As part of its pledge to curb violence against women, the Andrews Labor government recently announced it is introducing respectful relationships education to the school curriculum. From 2016 students from prep through to year 10 will learn about building healthy relationships, gender equality, and appreciating and respecting diversity—all important stuff really.
But the issue of including pleasure in sex education is bigger than the Department of Education or the Victorian Senate. Professor Lumby believes the huge social stigma surrounding women's sexuality is also to blame for schools'—and society's— reluctance to embrace it. For all feminism's achievements, it remains taboo for women to talk about wanting and enjoying sex.
"We still live in a very patriarchal, male-dominated society. And so the primacy of the penis, and the idea that it's men who want sex and women just kind of 'give in' to it, is still a very strong trope... it's got a huge, long cultural and religious history," Professor Lumby said. "Young women have got powerful social messages [telling] them that they're secondary sexual beings, that the primary purpose for women to have sex is to secure a man... for financial security and to have babies, and not for pleasure."
Another argument against teaching pleasure—and indeed sexuality and relationships education in general—comes from various religious and cultural groups. In May, hundreds of parents gathered outside a Toronto high school to protest the Canadian province's new sex ed program (which was overhauled to include consent, gender expression, and masturbation), with many claiming its teachings did not align with their religious values. Rev. Charles McVety, an evangelical minister, condemned the curriculum as "sexually explicit and radical thinking" and a form of indoctrination, while Feras Marish, a Muslim immigrant from Kuwait, told reporters that in his community, sex outside of marriage was frowned upon "but now all of a sudden it's being heavily promoted by schools." Similar attitudes are apparent in Australia.
Sex education also needs to include the topic of masturbation and encourage young people to explore their relationship with themselves.

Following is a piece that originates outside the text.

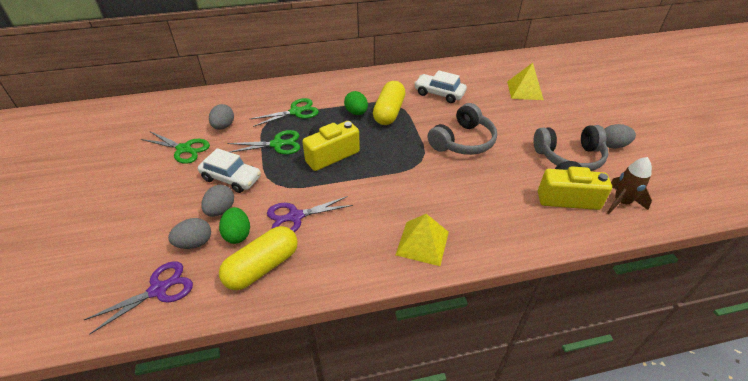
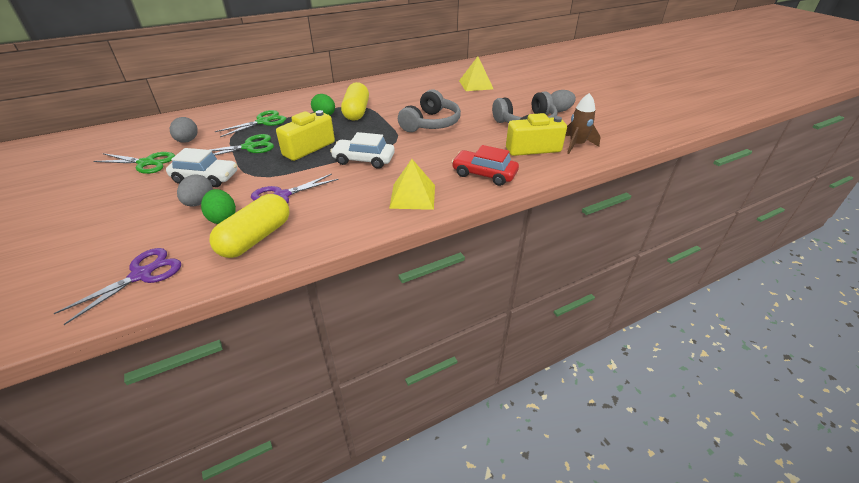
camera: 15 degrees left, 5 degrees down
grey egg [168,218,211,249] -> none
white car [414,70,467,103] -> white car moved to [330,132,395,169]
none -> red car [452,145,519,186]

But Professor Rasmussen believes it's important for sex education to explore different cultural and religious beliefs when it comes to pleasure and sexuality. "I don't want us to exclude conversations about culture and religious difference from sexuality education, she said. "I think that we need to find ways to have conversations that are able to incorporate those sorts of things meaningfully and be able to hear different perspectives... We need to recognize that there are different ways of thinking about sexual pleasure and that not everyone is the same."

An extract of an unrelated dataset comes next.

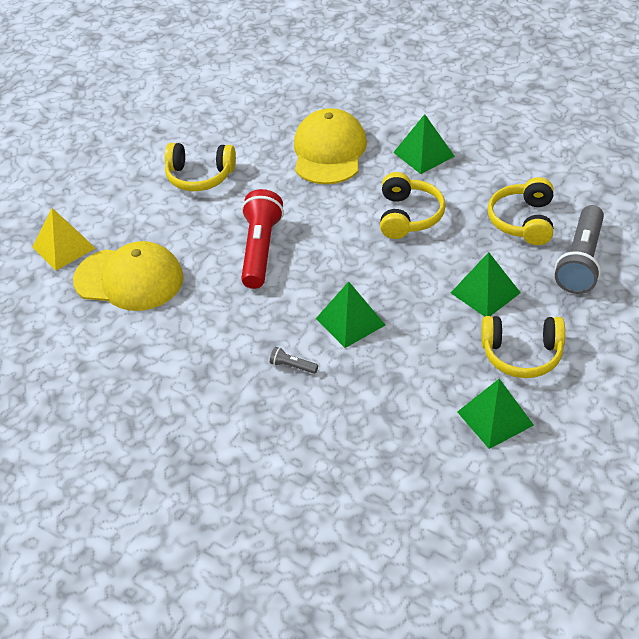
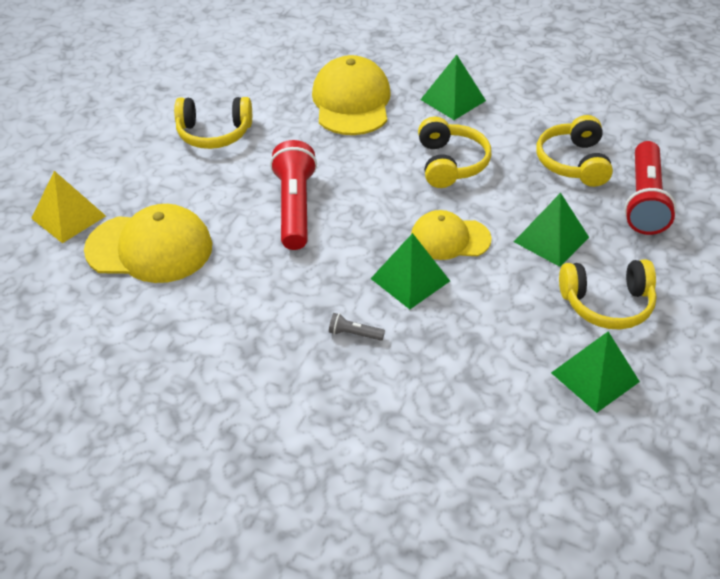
camera: 10 degrees left, 0 degrees up
grey flashlight [555,205,604,294] -> red flashlight [624,141,676,235]
none -> yellow cap [411,210,492,260]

Sex education also needs to include the topic of masturbation and encourage young people to explore their relationship with themselves. "Wouldn't it be great if we could have more conversations about things like masturbation at school, that include young people with and without disabilities, and learning about your body?" asked Professor Rasmussen.

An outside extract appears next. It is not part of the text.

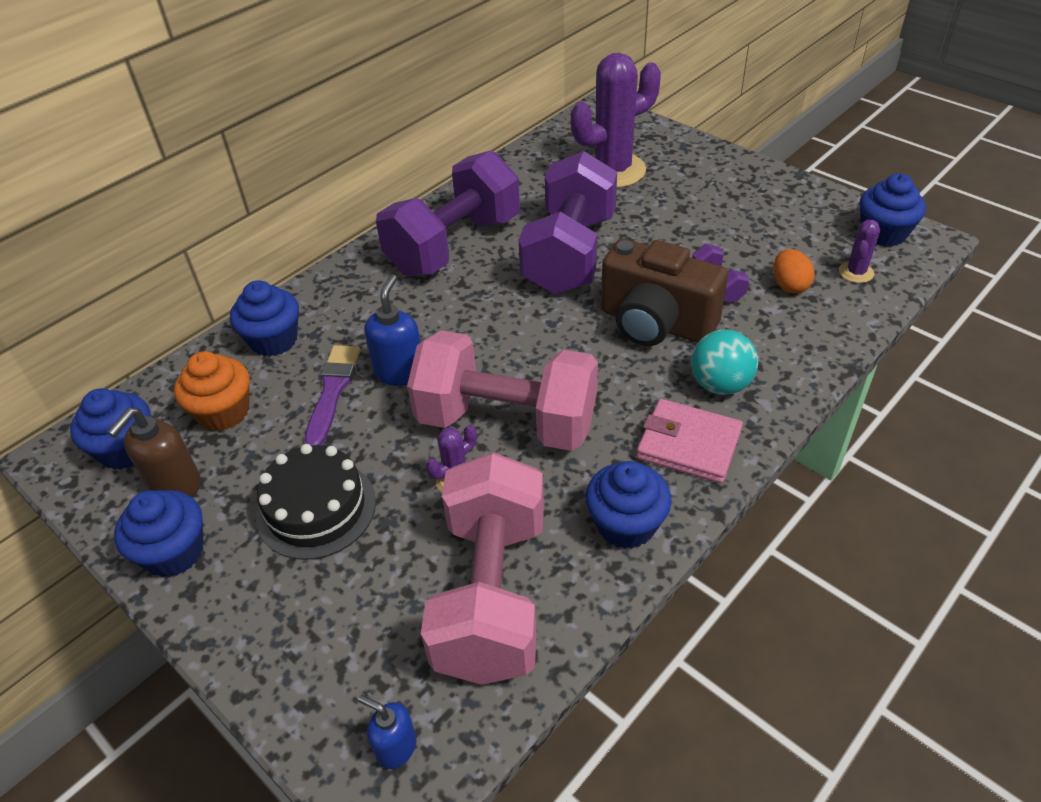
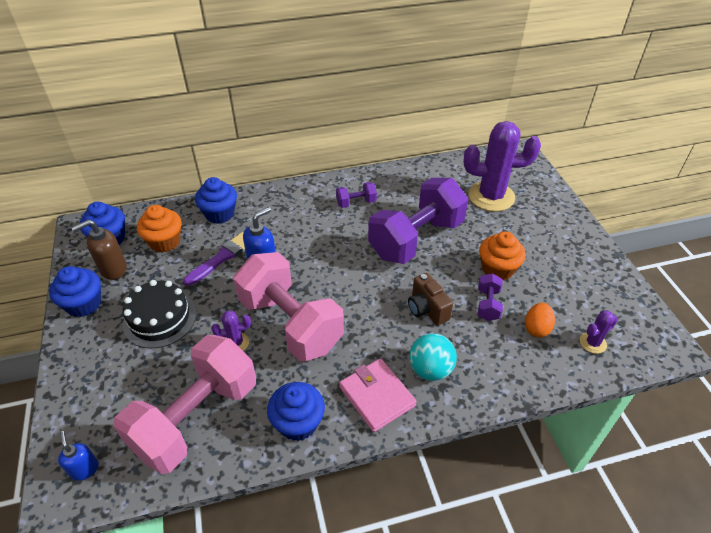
camera: 30 degrees right, 0 degrees up
purple dumbbell [376,150,520,276] -> purple dumbbell [336,182,377,208], size x0.42
brown camera [601,239,728,346] -> brown camera [408,273,453,325], size x0.57
blue cupcake [860,174,926,247] -> none
none -> orange cupcake [479,232,526,281]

For Nina Funnell, educating university students about sex, pleasure, and consent is like watching a light being switched on. "One of the main things [our students] say is 'This is great, but I wish I'd had this information much earlier in my life,'" Funnell said. "This discussion needs to happen right through the education system—it needs to be mandated. We need to make sure every young person has access to appropriate sex education, but sadly, at the moment, that's just not happening."